It was amusing to read an official Japanese report in the papers, issued from their HQ in Canton, reporting this raid over HK. It was obviously issued for home consumption and publication in other Japanese areas and I think it got into our local papers by mistake, for it claimed that at the approach of the American bombers, Japanese fighters immediately went up to intercept, shooting down three or four (at least – I cannot now lay my hands on the newspaper) and dispersing the others in such confusion that they hastily jettisoned their bombs into the sea, thus causing no damage at all. All the Japanese planes returned unscathed to their base.

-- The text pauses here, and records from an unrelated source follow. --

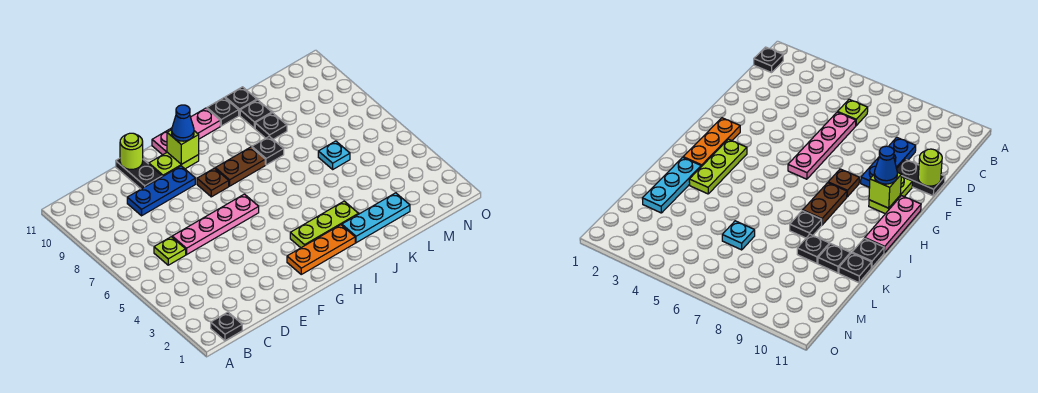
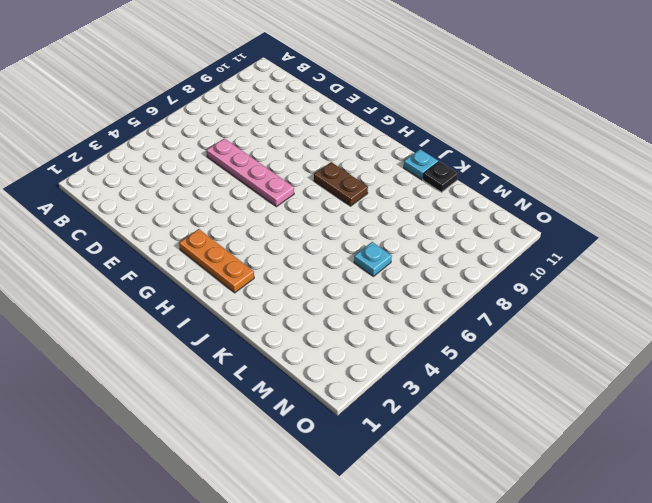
cyan plate J11 level 1 -> black plate J11 level 1
none -> black plate B1 level 1
none -> lime plate C6 level 1
none -> blue plate D9:F9 level 1

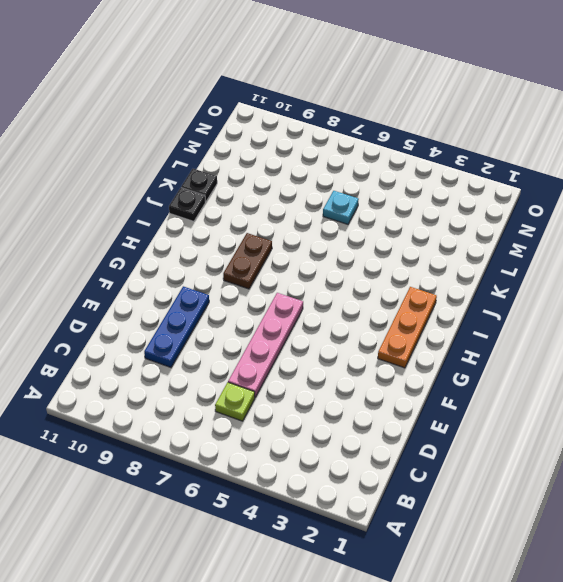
none -> black plate B1 level 1
none -> black plate E10:E11 level 1
none -> lime plate F10:G10 level 1

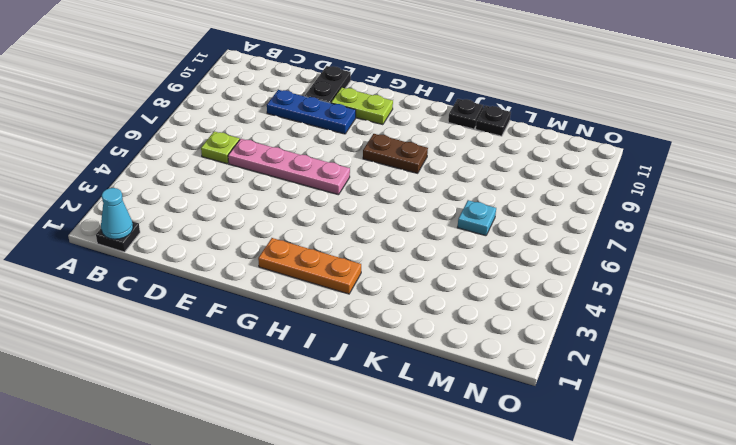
cyan cone B1 level 2 -> none
none -> brown plate G8 level 1
none -> pink plate G11:I11 level 1
none -> lime plate H3:J3 level 1

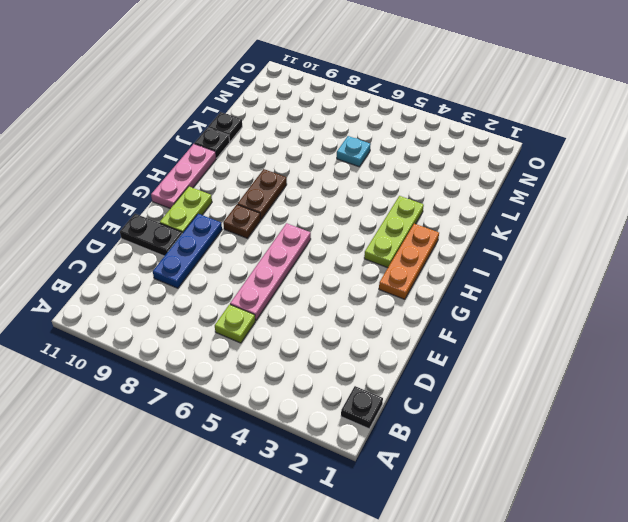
none -> cyan plate J2:L2 level 1
none -> black plate J8 level 1
none -> black plate K9 level 1

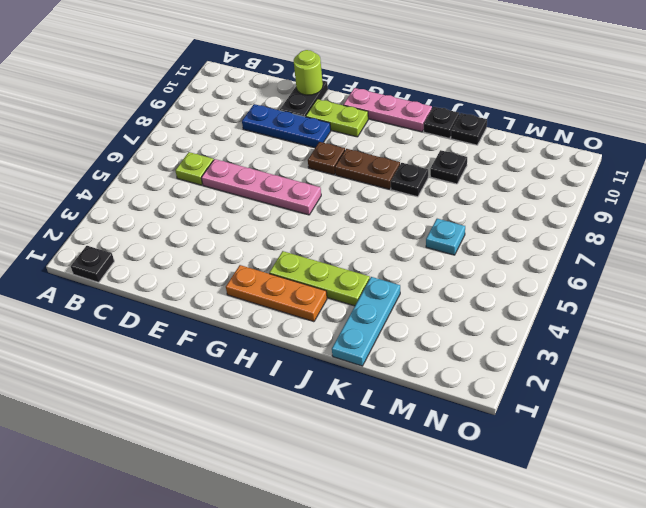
cyan plate K1:K3 level 1 -> cyan plate J2:L2 level 1
none -> black plate K10 level 1
none -> lime brick G10 level 2
none -> blue cone G10 level 3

From this fabrication, one gets a good idea of how much to believe of other fantastic claims the Japanese are constantly making of the operations in progress in Burma, New Guinea, the Solomon Islands and other areas. In these places they often claim to have shot down as many as 40% to 50% of an attacking force, while their own losses are always so small that the whole thing becomes palpably absurd and unreal. Also, the percentage of enemy planes that their ground forces claim to shoot down (compared with the figures they publish of even German claims) are quite fantastic. This sort of propaganda is altogether too clumsy to be at all convincing.

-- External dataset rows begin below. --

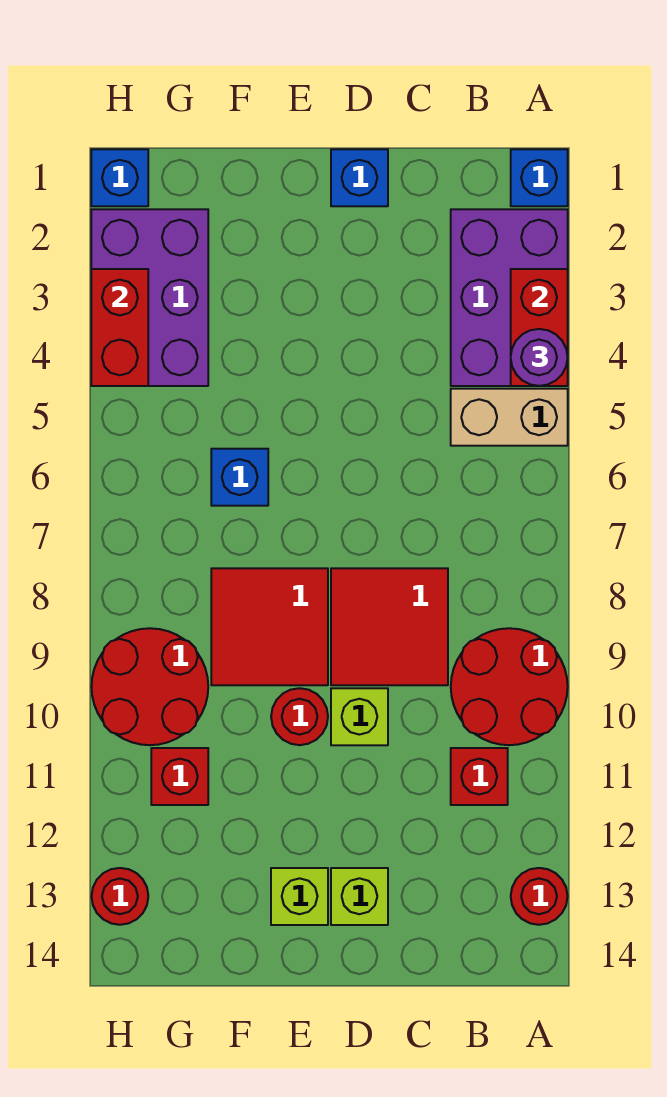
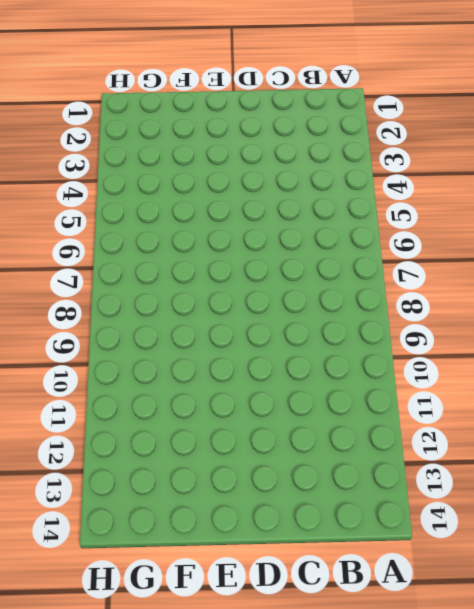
none -> blue brick A1 level 1
none -> purple brick A2:B4 level 1
none -> tan brick A5:B5 level 1

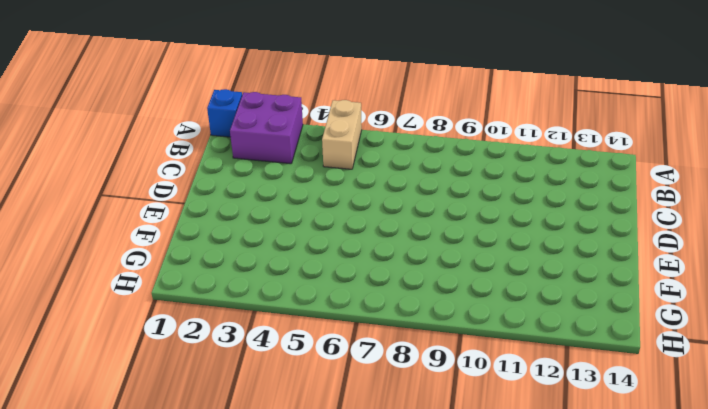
purple brick A2:B3 level 1 -> purple brick A2:B4 level 1
none -> red round brick A9:B10 level 1
none -> red round brick A13 level 1
none -> red brick B11 level 1

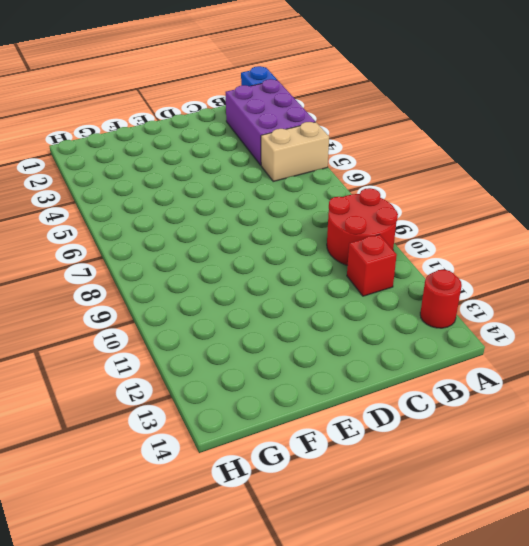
none -> red tile C8:D9 level 1
none -> blue brick D1 level 1
none -> lime brick D10 level 1

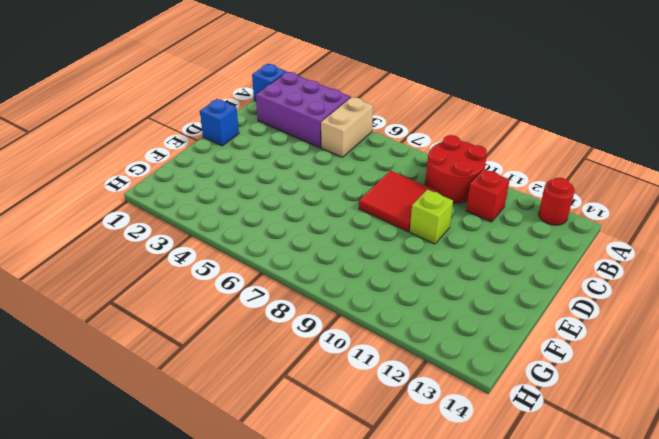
none -> lime brick D13 level 1
none -> red tile E8:F9 level 1
none -> red round brick E10 level 1

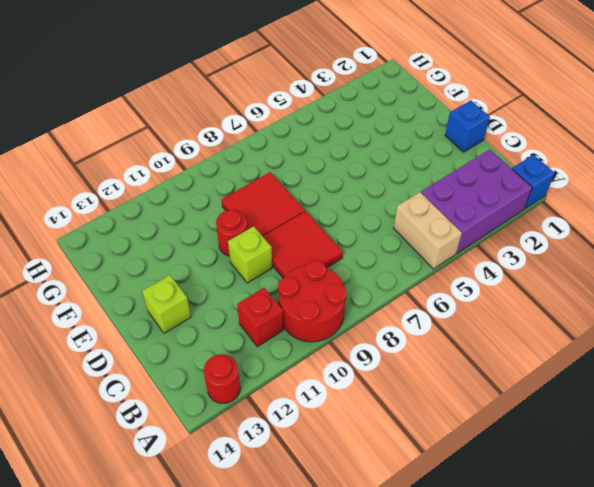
none -> lime brick E13 level 1
none -> blue brick F6 level 1
none -> purple brick G2:H4 level 1

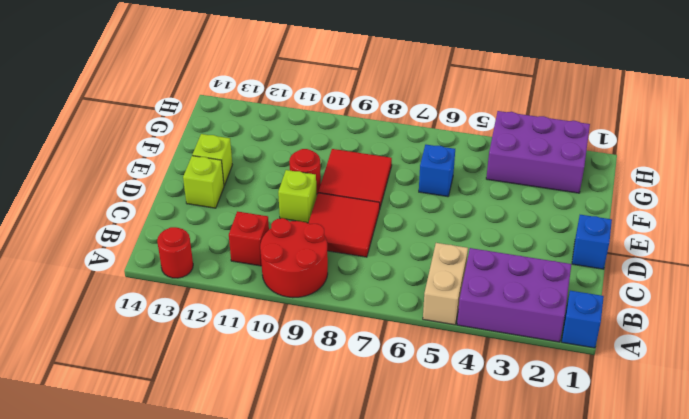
none -> red round brick G9:H10 level 1
none -> red brick G11 level 1
none -> blue brick H1 level 1

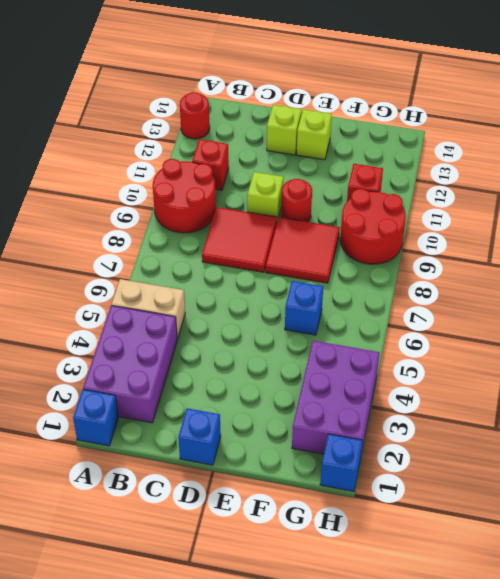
none -> red round brick H13 level 1
none -> red brick A3:A4 level 2
none -> red brick H3:H4 level 2

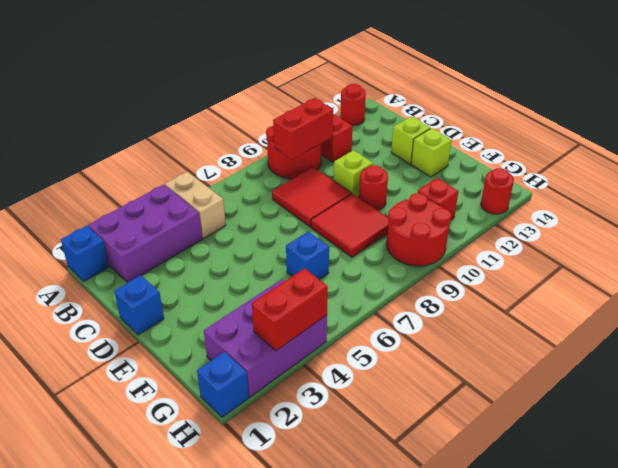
red brick B9:B10 level 2 -> red brick A3:A4 level 2
none -> purple round brick A4 level 3

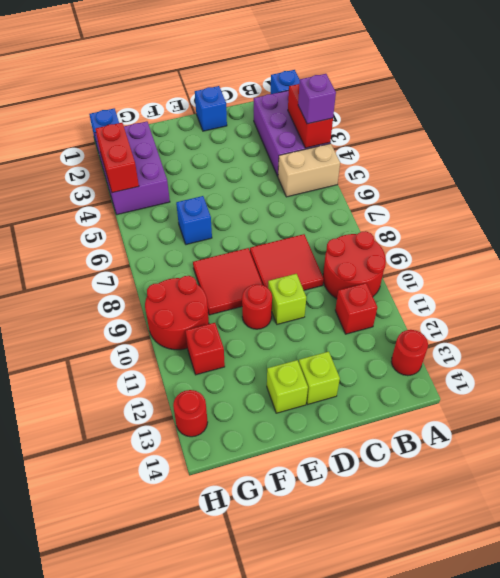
purple brick A4 level 3 -> purple round brick A4 level 3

From time to time their newspapers (reporting in English) adopt or coin a new English phrase: with regard to naval actions the latest phrase which constantly occurs is ……… “instantaneously sinking”…… or……… “which sank instantaneously,” and it is extraordinary how many British ships seem to sink instantaneously these days. The invariable phraseology for announcing the small Japanese air losses is as follows, “Of our planes, two (or perhaps even four) deliberately crash dived into enemy objectives or failed to return to their bases.” However, I believe it is quite true that many of the Japanese airmen are completely wreckless of life and limb and will dive their plane, with its load of bombs, straight at an enemy ship or important target.